### WHAT THE EXERCISE ASKS
Return every line of the entries below unchanged and in the same order.

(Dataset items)
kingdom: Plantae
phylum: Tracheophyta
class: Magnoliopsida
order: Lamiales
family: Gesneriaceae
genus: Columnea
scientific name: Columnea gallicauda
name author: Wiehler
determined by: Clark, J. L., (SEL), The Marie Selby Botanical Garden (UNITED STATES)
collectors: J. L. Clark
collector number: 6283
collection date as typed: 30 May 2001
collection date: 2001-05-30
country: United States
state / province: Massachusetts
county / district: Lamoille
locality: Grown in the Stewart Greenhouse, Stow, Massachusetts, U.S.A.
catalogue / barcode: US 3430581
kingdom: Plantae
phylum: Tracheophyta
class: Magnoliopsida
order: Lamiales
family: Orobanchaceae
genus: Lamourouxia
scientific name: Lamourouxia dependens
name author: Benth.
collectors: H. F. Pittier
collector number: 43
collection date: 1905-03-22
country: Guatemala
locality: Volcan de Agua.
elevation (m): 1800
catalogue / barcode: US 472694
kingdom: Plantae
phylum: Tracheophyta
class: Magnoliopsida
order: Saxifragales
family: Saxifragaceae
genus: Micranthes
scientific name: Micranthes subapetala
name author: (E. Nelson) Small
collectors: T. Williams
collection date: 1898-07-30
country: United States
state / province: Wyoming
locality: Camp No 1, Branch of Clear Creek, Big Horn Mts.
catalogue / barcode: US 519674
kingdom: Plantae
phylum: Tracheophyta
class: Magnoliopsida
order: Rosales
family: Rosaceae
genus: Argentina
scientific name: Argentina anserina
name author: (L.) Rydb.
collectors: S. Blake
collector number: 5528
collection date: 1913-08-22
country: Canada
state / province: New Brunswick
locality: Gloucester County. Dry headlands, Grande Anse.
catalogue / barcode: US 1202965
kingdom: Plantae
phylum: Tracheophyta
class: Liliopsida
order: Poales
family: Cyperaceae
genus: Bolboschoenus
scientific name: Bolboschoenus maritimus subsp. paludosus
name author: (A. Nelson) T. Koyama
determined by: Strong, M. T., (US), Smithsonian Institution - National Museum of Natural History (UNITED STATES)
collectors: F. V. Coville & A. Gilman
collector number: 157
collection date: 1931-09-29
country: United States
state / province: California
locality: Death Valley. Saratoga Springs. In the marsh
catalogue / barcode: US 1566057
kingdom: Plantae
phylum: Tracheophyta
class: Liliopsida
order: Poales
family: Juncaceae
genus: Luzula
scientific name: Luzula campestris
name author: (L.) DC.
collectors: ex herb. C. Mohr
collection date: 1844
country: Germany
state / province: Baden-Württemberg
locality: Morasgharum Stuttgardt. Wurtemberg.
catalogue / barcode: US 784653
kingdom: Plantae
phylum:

### EXERCISE RESULT
kingdom: Plantae
phylum: Tracheophyta
class: Magnoliopsida
order: Lamiales
family: Gesneriaceae
genus: Columnea
scientific name: Columnea gallicauda
name author: Wiehler
determined by: Clark, J. L., (SEL), The Marie Selby Botanical Garden (UNITED STATES)
collectors: J. L. Clark
collector number: 6283
collection date as typed: 30 May 2001
collection date: 2001-05-30
country: United States
state / province: Massachusetts
county / district: Lamoille
locality: Grown in the Stewart Greenhouse, Stow, Massachusetts, U.S.A.
catalogue / barcode: US 3430581
kingdom: Plantae
phylum: Tracheophyta
class: Magnoliopsida
order: Lamiales
family: Orobanchaceae
genus: Lamourouxia
scientific name: Lamourouxia dependens
name author: Benth.
collectors: H. F. Pittier
collector number: 43
collection date: 1905-03-22
country: Guatemala
locality: Volcan de Agua.
elevation (m): 1800
catalogue / barcode: US 472694
kingdom: Plantae
phylum: Tracheophyta
class: Magnoliopsida
order: Saxifragales
family: Saxifragaceae
genus: Micranthes
scientific name: Micranthes subapetala
name author: (E. Nelson) Small
collectors: T. Williams
collection date: 1898-07-30
country: United States
state / province: Wyoming
locality: Camp No 1, Branch of Clear Creek, Big Horn Mts.
catalogue / barcode: US 519674
kingdom: Plantae
phylum: Tracheophyta
class: Magnoliopsida
order: Rosales
family: Rosaceae
genus: Argentina
scientific name: Argentina anserina
name author: (L.) Rydb.
collectors: S. Blake
collector number: 5528
collection date: 1913-08-22
country: Canada
state / province: New Brunswick
locality: Gloucester County. Dry headlands, Grande Anse.
catalogue / barcode: US 1202965
kingdom: Plantae
phylum: Tracheophyta
class: Liliopsida
order: Poales
family: Cyperaceae
genus: Bolboschoenus
scientific name: Bolboschoenus maritimus subsp. paludosus
name author: (A. Nelson) T. Koyama
determined by: Strong, M. T., (US), Smithsonian Institution - National Museum of Natural History (UNITED STATES)
collectors: F. V. Coville & A. Gilman
collector number: 157
collection date: 1931-09-29
country: United States
state / province: California
locality: Death Valley. Saratoga Springs. In the marsh
catalogue / barcode: US 1566057
kingdom: Plantae
phylum: Tracheophyta
class: Liliopsida
order: Poales
family: Juncaceae
genus: Luzula
scientific name: Luzula campestris
name author: (L.) DC.
collectors: ex herb. C. Mohr
collection date: 1844
country: Germany
state / province: Baden-Württemberg
locality: Morasgharum Stuttgardt. Wurtemberg.
catalogue / barcode: US 784653
kingdom: Plantae
phylum:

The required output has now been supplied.